Information supplied:
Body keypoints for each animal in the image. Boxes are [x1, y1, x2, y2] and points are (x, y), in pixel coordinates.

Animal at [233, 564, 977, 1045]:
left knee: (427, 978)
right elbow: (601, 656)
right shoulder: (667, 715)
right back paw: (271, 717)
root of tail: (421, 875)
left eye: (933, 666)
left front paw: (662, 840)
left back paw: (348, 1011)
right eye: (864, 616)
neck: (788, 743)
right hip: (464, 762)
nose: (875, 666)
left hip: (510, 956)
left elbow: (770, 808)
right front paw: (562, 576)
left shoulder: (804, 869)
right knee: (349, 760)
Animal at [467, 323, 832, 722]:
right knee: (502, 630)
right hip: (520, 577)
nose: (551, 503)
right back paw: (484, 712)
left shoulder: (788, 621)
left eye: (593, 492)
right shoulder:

The problem:
In the listing above, find the line containing "left hip: (510, 956)", then reproduce it and each line after it through the end, exactly and with nothing added.

Response:
left hip: (510, 956)
left elbow: (770, 808)
right front paw: (562, 576)
left shoulder: (804, 869)
right knee: (349, 760)
Animal at [467, 323, 832, 722]:
right knee: (502, 630)
right hip: (520, 577)
nose: (551, 503)
right back paw: (484, 712)
left shoulder: (788, 621)
left eye: (593, 492)
right shoulder:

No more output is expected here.